*** INFORMATION ***

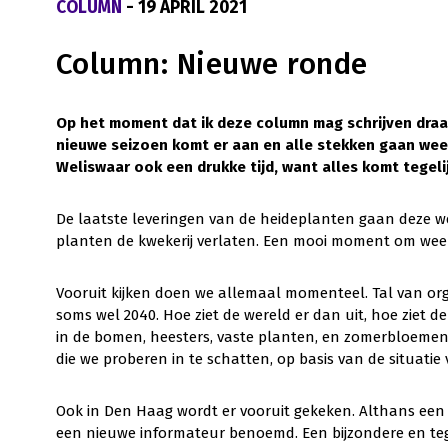
COLUMN
- 19 APRIL 2021
Column: Nieuwe ronde
Op het moment dat ik deze column mag schrijven draa
nieuwe seizoen komt er aan en alle stekken gaan weer 
Weliswaar ook een drukke tijd, want alles komt tegelijk
De laatste leveringen van de heideplanten gaan deze 
planten de kwekerij verlaten. Een mooi moment om weer 
Vooruit kijken doen we allemaal momenteel. Tal van orga
soms wel 2040. Hoe ziet de wereld er dan uit, hoe ziet de
in de bomen, heesters, vaste planten, en zomerbloemen
die we proberen in te schatten, op basis van de situatie
Ook in Den Haag wordt er vooruit gekeken. Althans een 
een nieuwe informateur benoemd. Een bijzondere en tegel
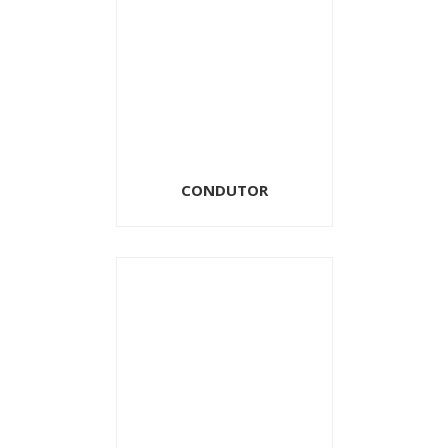
CONDUTOR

*** End of INFORMATION ***

TASK REQUIREMENTS: Gather from the records every line that contains the string "komt". Case counts, so include a line only if the string appears there with the same capitalization.

FINISHED TASK:
nieuwe seizoen komt er aan en alle stekken gaan weer 
Weliswaar ook een drukke tijd, want alles komt tegelijk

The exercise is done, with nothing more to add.